30 March: On this day in history
What events happened on 30 March in history? We round up the events, births and deaths…
30 March 1282: Sicilians revolt against their French oppressors
A sunset prayer service turns into a mass riot, kicking off 20 years of war
As the people of Sicily celebrated Easter in 1282, the mood was tense. For more than a decade, the island had been ruled by the French magnate Charles of Anjou, whose heavy taxes and Gallic hangers-on were much resented by the locals. After years of growing unrest, passions were running high; all that was needed was a spark.
Giulio Piatti’s depiction of the Sicilian Vespers, an uprising that took its name from the evening prayer service at which it began in Palermo, Sicily.

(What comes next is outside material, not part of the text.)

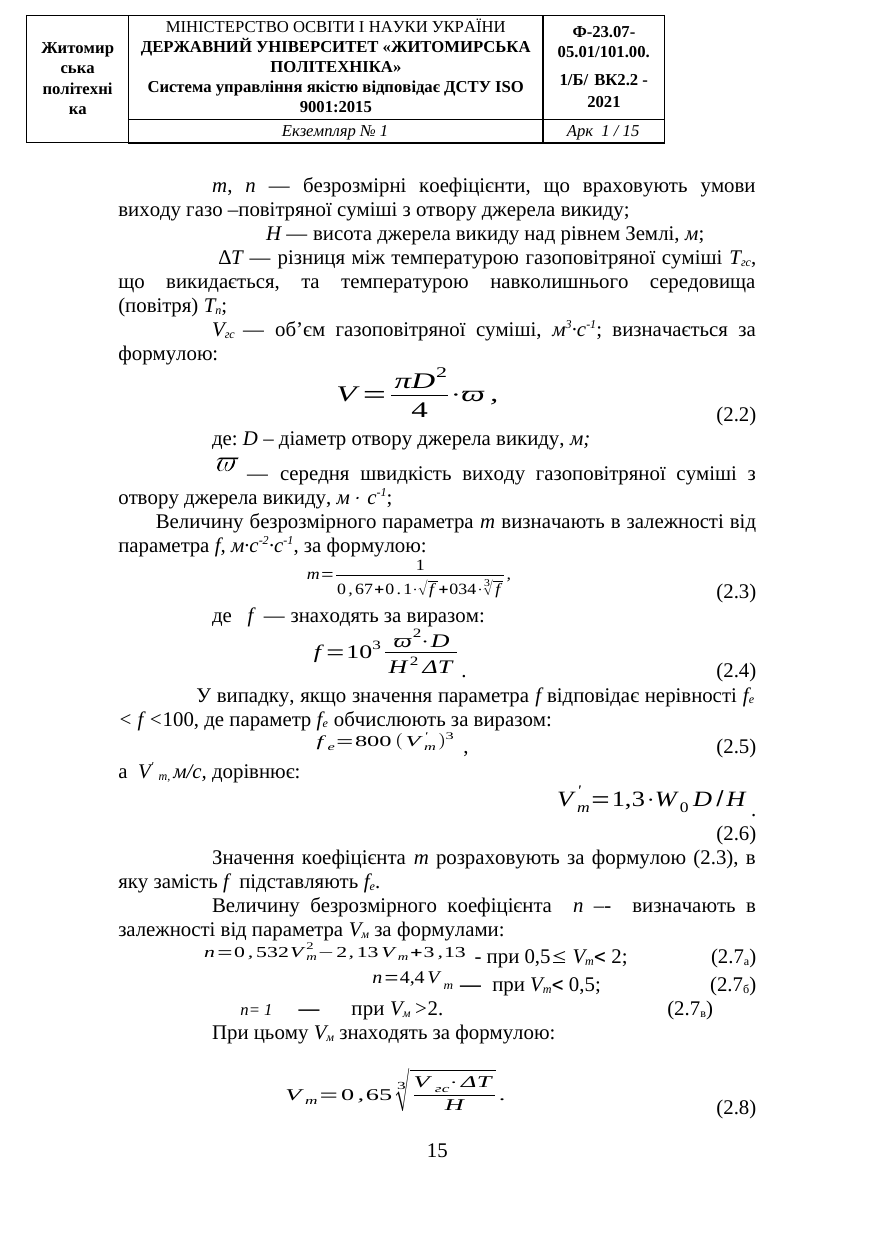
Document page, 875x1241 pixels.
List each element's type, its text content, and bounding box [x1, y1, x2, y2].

The bloodshed that night led to a much longer campaign to overthrow the island’s French rulers
It was on Easter Monday, just before the evening Vespers service at the Church of the Holy Spirit, Palermo, that the moment came. As crowds gathered outside the church for the annual festival, a group of swaggering, tipsy French officials, with a man called Drouet particularly prominent, made overtures to some young Sicilian women. In the ensuing melee, one outraged husband plunged his knife into Drouet – and all hell broke loose.
“To the sound of the bells,” wrote the great historian Steven Runciman, “messengers ran through the city calling on the men of Palermo to rise against the oppressor. At once the streets were filled with angry armed men, crying ‘Death to the French’… They poured into the inns frequented by the French and the houses where they dwelt, sparing neither man, woman nor child.” Whenever they found a suspected Frenchmen, the mob demanded that he pronounce the local word ciciri, which outsiders invariably found difficult. Anyone who failed the test was killed.
By the next morning, 2,000 people lay dead. The War of the Sicilian Vespers had begun; it would last for another 20 years. | Written by Dominic Sandbrook
30 March 1533
Thomas Cranmer was consecrated archbishop of Canterbury in St Stephen’s College in the palace of Westminster. Cranmer took the traditional oath of loyalty to the papacy but, in a hint of things to come, immediately followed this with a solemn protestation that his oath would not override the law of God and his loyalty to the king, or act to the hindrance of “reformation of the Christian religion, the government of the English church, or the prerogative of the crown or the well-being of the same commonwealth”.
30 March 1880
The Irish dramatist and socialist Sean O'Casey was born to Protestant parents at 85 Upper Dorset Street, Dublin.
30 March 1811
Birth in Gottingen, Saxony, of chemist Robert Bunsen. He made significant advances in the field of spectroscopy and codiscovered caesium and rubidium and gave his name to the Bunsen Burner.
30 March 1848
An ice jam up-river causes Niagara Falls to stop flowing. Relics from the war of 1812 are found on the dry river bed.
30 March 1867
The United States agrees to buy Alaska from Russia for $7.2 million.
30 March 1912
The Oxford v Cambridge boat race had to be abandoned after both boats sank. The race was restaged two days later and Oxford emerged victorious.
30 March 1979
Shadow secretary of state for Northern Ireland Airey Neave is killed by a car bomb as he leaves a House of Commons car park. In 1942 he had become the first British POW to make a 'home run' from Colditz.